The Water Is Wide by Liz Gilbey.

Hardcover, published Robert Hale (London) 2010.
I can only say that this is an excellent example of a book that while ostensibly a romance, has all the ingredients that grab someone like me who isn’t that fixated on romance books. The background of a canal and canal boats is authoratative. The characters are real people and the dialogue is normal, unlike the characters and dialogue of too many other romance writers, (some dialogue I have read is so Edwardian as to be utterly unbelievable, no guy I’ve ever met speaks like that.) And the plot is solid, believable and pleasingly straightforward.
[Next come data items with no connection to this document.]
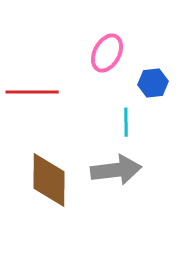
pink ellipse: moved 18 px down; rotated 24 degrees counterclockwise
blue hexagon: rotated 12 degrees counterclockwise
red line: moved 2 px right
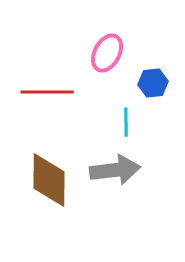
red line: moved 15 px right
gray arrow: moved 1 px left
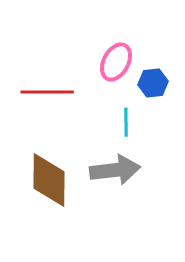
pink ellipse: moved 9 px right, 9 px down
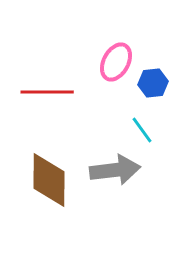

I was hauled in to the story and background at once and read the book at a sitting.
Michaela Webster (Mikki) has resigned from her job as an art teacher, and resigned too from her engagement. Now leaving London on her canal boat she is going to stay with family at the Bleakhall Canal in the Midlands while she decides where she goes from here. Where she goes seems, as the story progresses, to be in a number of directions at once as she accepts a job painting a canal boat for an old friend, work that may lead to better things, working as a waitress at the local tavern for extra cash, and keeping an eye on her unruly teenage neice. There was nothing impossible or even unlikely in the plot,. this is a well-written book that reads from chapter to chapter in quiet progression and I loved it. It’s gone into the ‘permanent’ section on my bookshelves, and I hope the author writes more like this soon.